Passam hoje 75 anos sobre a morte
de Fernando Pessoa.
de Pessoa poderia falar da solidão ou do desassossego,
do Orppheu ou do sensacionismo,
da intimidade ou do mistério,
da Mensagem ou da heteronímia.
Poderia falar de tudo e tudo ficaria por dizer.
"... Há três espécies de Portugal, dentro do mesmo Portugal; ou, se se preferir, há três espécies de português. Um começou com a nacionalidade: é o português típico, que forma o fundo da nação e o da sua expansão numérica, trabalhando obscura e modestamente em Portugal e por toda a parte de todas as partes do Mundo. Este português encontra-se, desde 1578, divorciado de todos os governos e abandonado por todos. Existe porque existe, e é por isso que a nação existe também.
Outro é o português que o não é. Começou com a invasão mental estrangeira, que data, com verdade possível, do tempo do Marquês de Pombal. Esta invasão agravou-se com o Constitucionalismo, e tornou-se completa com a República. Este português (que é o que forma grande parte das classes médias superiores, certa parte do povo, e quase toda a gente das classes dirigentes) é o que governa o país. Está completamente divorciado do país que governa. É, por sua vontade, parisiense e moderno. Contra sua vontade, é estúpido.

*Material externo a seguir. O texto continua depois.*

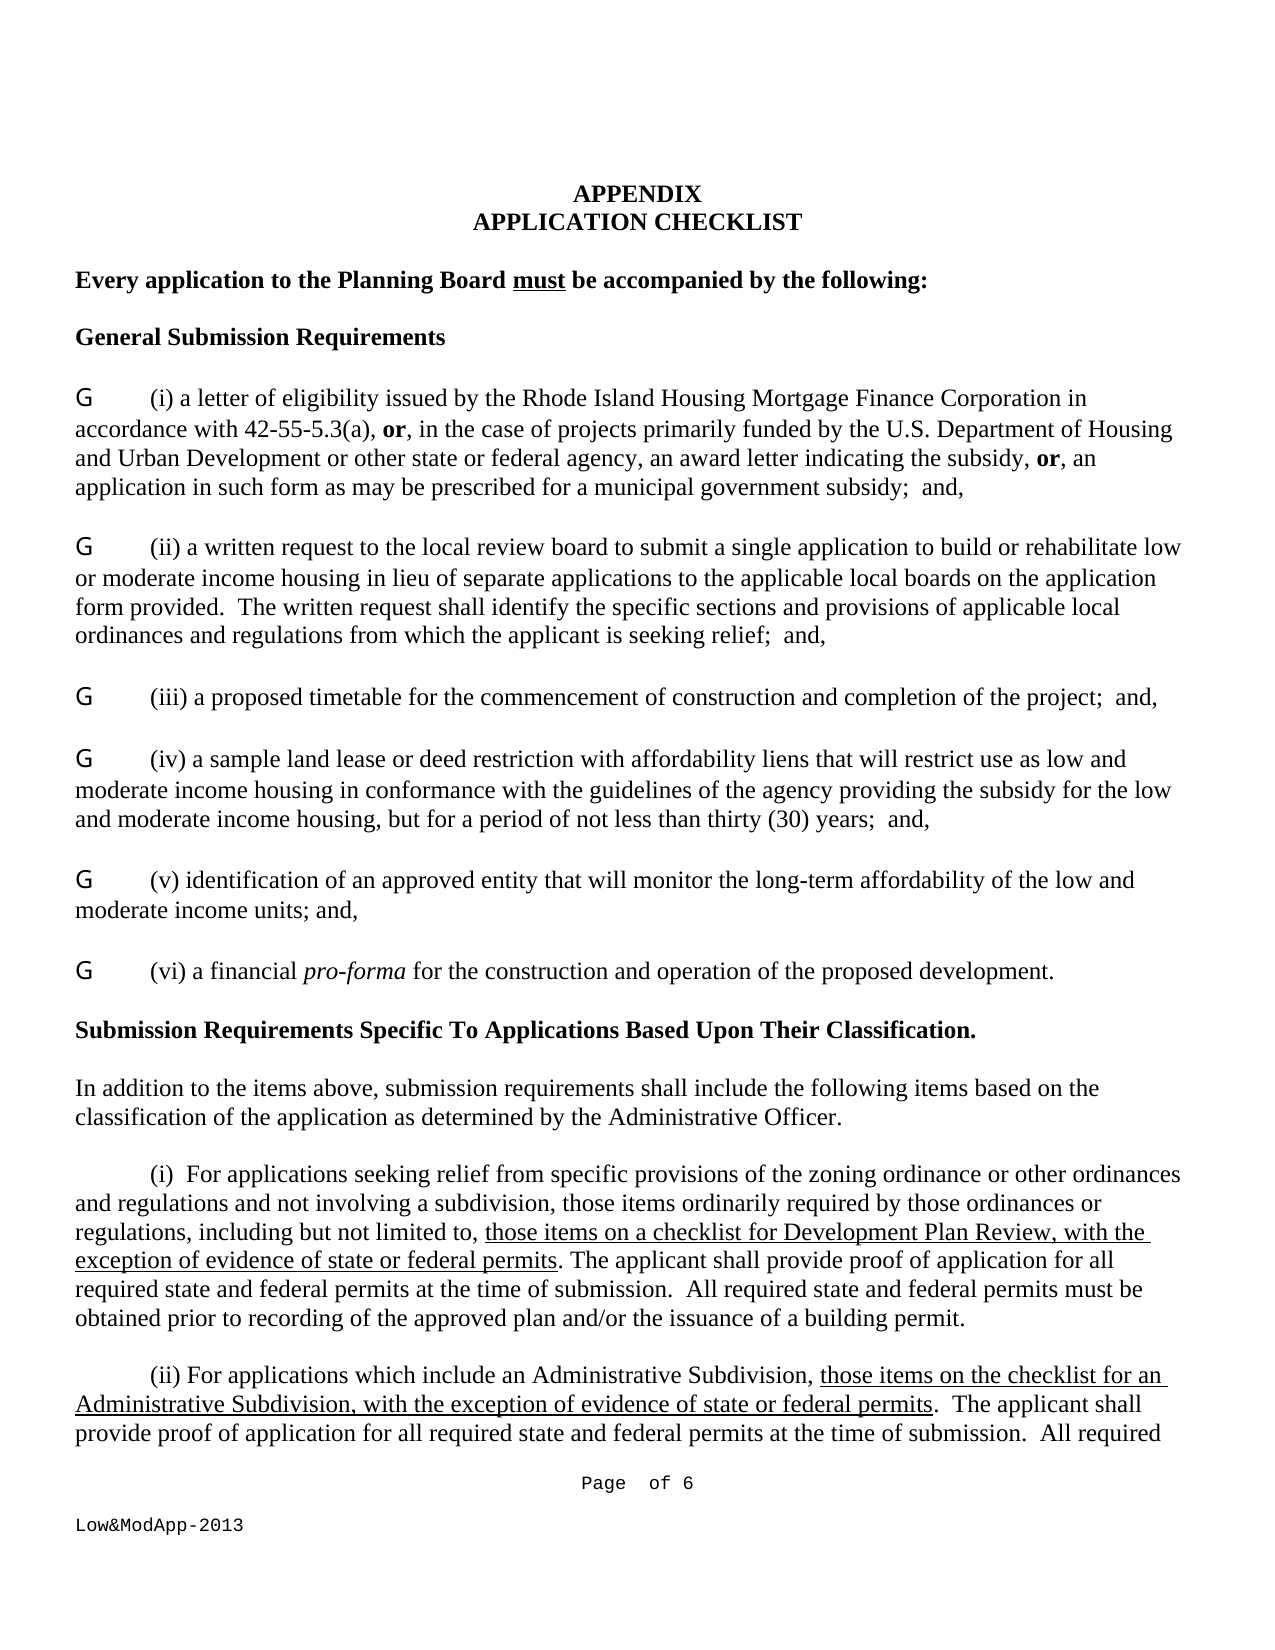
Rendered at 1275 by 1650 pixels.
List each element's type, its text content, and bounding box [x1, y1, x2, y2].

Há um terceiro português, que começou a existir quando Portugal, por alturas de El-Rei D. Dinis, começou, de Nação, a esboçar-se Império. Esse português fez as Descobertas, criou a civilização transoceânica moderna, e depois foi-se embora. Foi-se embora em Alcácer Quibir, mas deixou alguns parentes, que têm estado sempre, e continuam estando, à espera dele. Como o último verdadeiro Rei de Portugal foi aquele D. Sebastião que caiu em Alcácer Quibir, e presumivelmente ali morreu, é no símbolo do regresso de El-Rei D. Sebastião que os portugueses da saudade imperial projectam a sua fé de que a famí1ia se não extinguisse.

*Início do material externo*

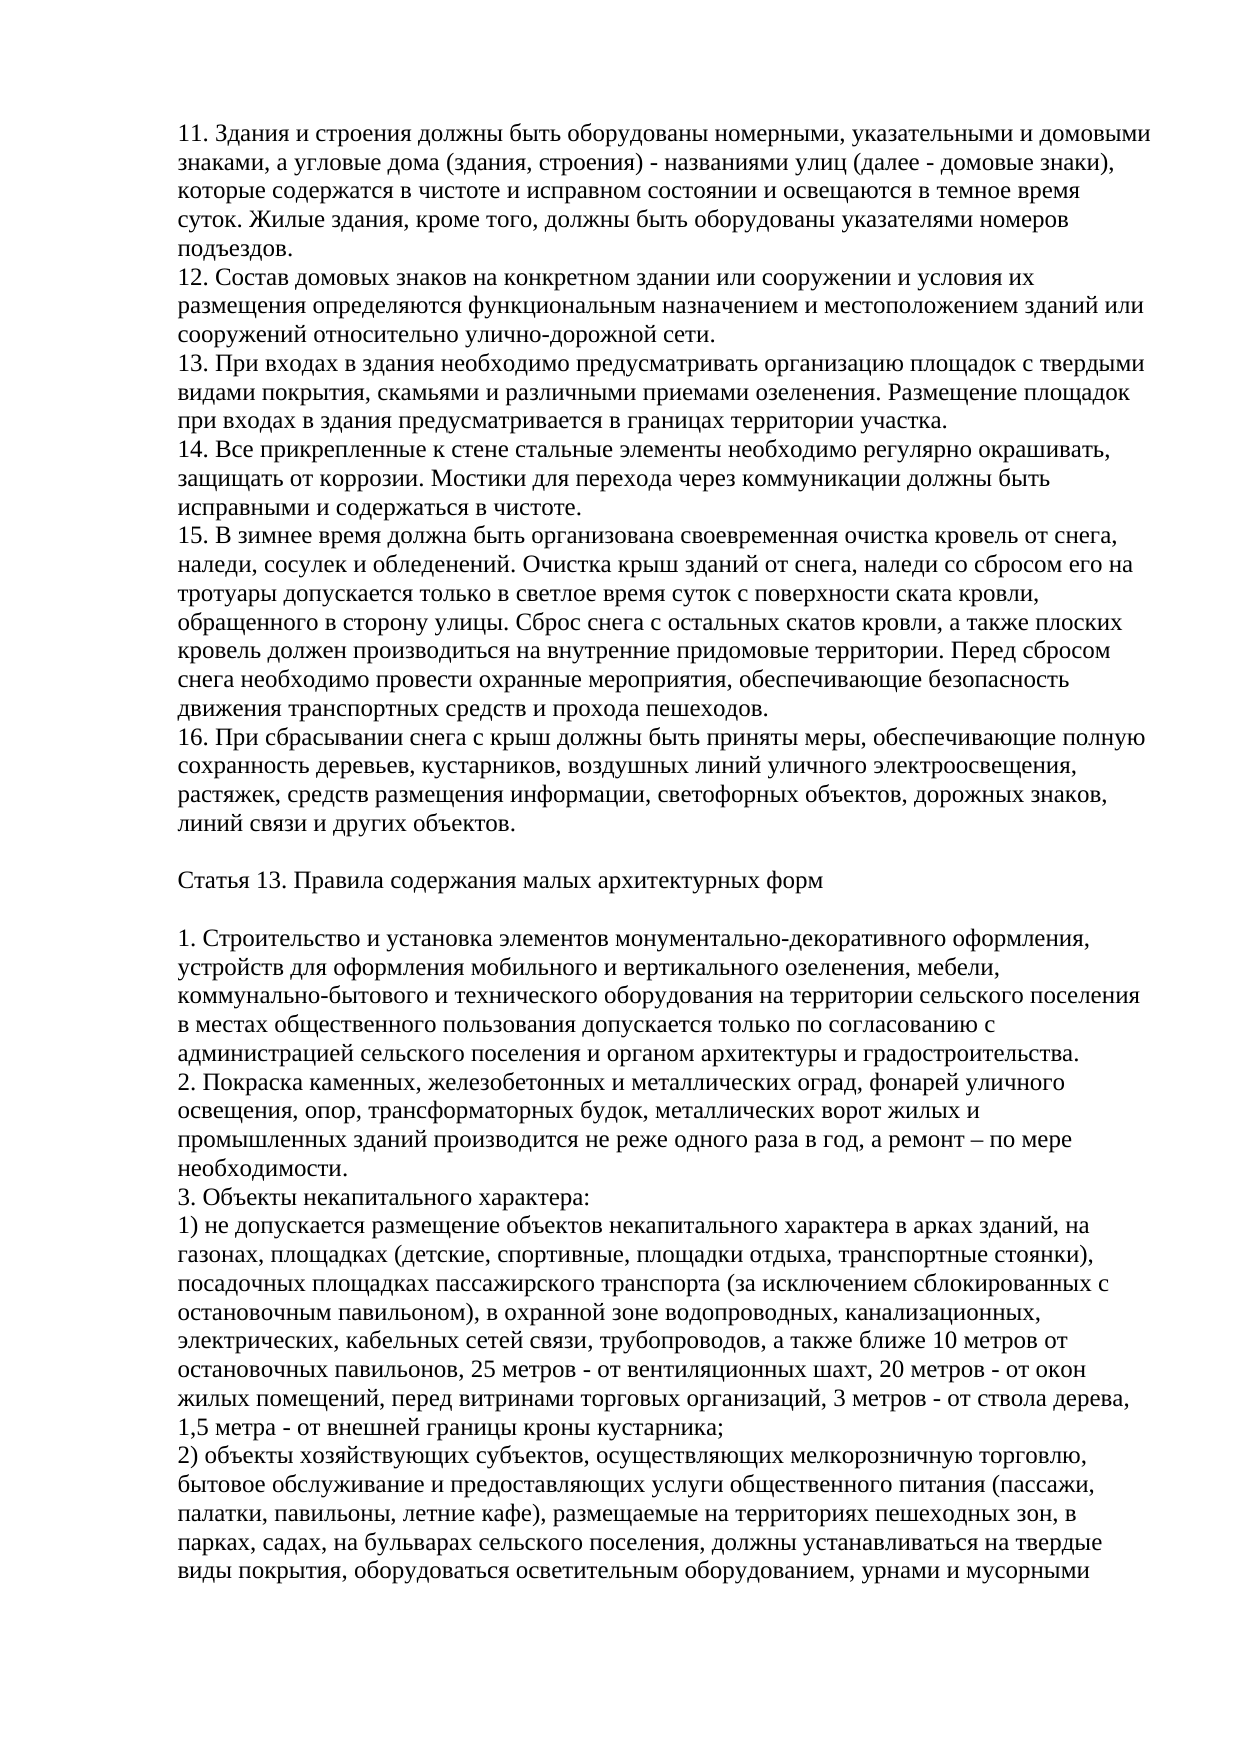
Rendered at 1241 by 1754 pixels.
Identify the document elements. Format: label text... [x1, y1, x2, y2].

text 12. Состав домовых знаков на конкретном здании или сооружении и условия их размещения определяются функциональным назначением и местоположением зданий или сооружений относительно улично-дорожной сети. [177, 262, 1152, 348]
text 3. Объекты некапитального характера: [177, 1182, 1152, 1211]
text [177, 1441, 1152, 1584]
text 1) не допускается размещение объектов некапитального характера в арках зданий, на газонах, площадках (детские, спортивные, площадки отдыха, транспортные стоянки), посадочных площадках пассажирского транспорта (за исключением сблокированных с остановочным павильоном), в охранной зоне водопроводных, канализационных, электрических, кабельных сетей связи, трубопроводов, а также ближе от остановочных павильонов, - от вентиляционных шахт, - от окон жилых помещений, перед витринами торговых организаций, - от ствола дерева, - от внешней границы кроны кустарника; [177, 1211, 1152, 1441]
text 1. Строительство и установка элементов монументально-декоративного оформления, устройств для оформления мобильного и вертикального озеленения, мебели, коммунально-бытового и технического оборудования на территории сельского поселения в местах общественного пользования допускается только по согласованию с администрацией сельского поселения и органом архитектуры и градостроительства. [177, 923, 1152, 1067]
text 15. В зимнее время должна быть организована своевременная очистка кровель от снега, наледи, сосулек и обледенений. Очистка крыш зданий от снега, наледи со сбросом его на тротуары допускается только в светлое время суток с поверхности ската кровли, обращенного в сторону улицы. Сброс снега с остальных скатов кровли, а также плоских кровель должен производиться на внутренние придомовые территории. Перед сбросом снега необходимо провести охранные мероприятия, обеспечивающие безопасность движения транспортных средств и прохода пешеходов. [177, 521, 1152, 722]
text 13. При входах в здания необходимо предусматривать организацию площадок с твердыми видами покрытия, скамьями и различными приемами озеленения. Размещение площадок при входах в здания предусматривается в границах территории участка. [177, 348, 1152, 434]
text 14. Все прикрепленные к стене стальные элементы необходимо регулярно окрашивать, защищать от коррозии. Мостики для перехода через коммуникации должны быть исправными и содержаться в чистоте. [177, 434, 1152, 521]
text 2. Покраска каменных, железобетонных и металлических оград, фонарей уличного освещения, опор, трансформаторных будок, металлических ворот жилых и промышленных зданий производится не реже одного раза в год, а ремонт – по мере необходимости. [177, 1067, 1152, 1182]
text 16. При сбрасывании снега с крыш должны быть приняты меры, обеспечивающие полную сохранность деревьев, кустарников, воздушных линий уличного электроосвещения, растяжек, средств размещения информации, светофорных объектов, дорожных знаков, линий связи и других объектов. [177, 722, 1152, 837]
text Статья 13. Правила содержания малых архитектурных форм [177, 866, 1152, 894]
text 11. Здания и строения должны быть оборудованы номерными, указательными и домовыми знаками, а угловые дома (здания, строения) - названиями улиц (далее - домовые знаки), которые содержатся в чистоте и исправном состоянии и освещаются в темное время суток. Жилые здания, кроме того, должны быть оборудованы указателями номеров подъездов. [177, 118, 1152, 262]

Estes três tipos do português têm uma mentalidade comum, pois são todos portugueses mas o uso que fazem dessa mentalidade diferencia-os entre si. O português, no seu fundo psíquico, define-se, com razoável aproximação, por três característicos: o predomínio da imaginação sobre a inteligência; o predomínio da emoção sobre a paixão; a adaptabilidade instintiva... ", Fernando Pessoa, Sobre Portugal - Introdução ao Problema Nacional
2 comentários:
Acho este texto fantástico, como aliás quase tudo o que foi escrito por ele!
Fernando Pessoa teve uma grande influência na formação da minha personalidade.
Descobri-o aí pelos meus 16 anos, era então estudante do Liceu D. João III em Coimbra.
A partir daí, dado que na época (1964) não era fácil o acesso a livros e, relativamente à obra dele, muitos nem sequer estavam publicados, foi na Biblioteca Geral - aquele grande edifício à esquerda para quem acede à Faculdade de Direito - que perdi horas e horas com os seus versos, os heterónimos, as complexidades e simplicidades.
O "engenheiro Álvaro de Campos" sempre foi o meu preferido.
Genial!
concordo inteiramente, este texto é genial.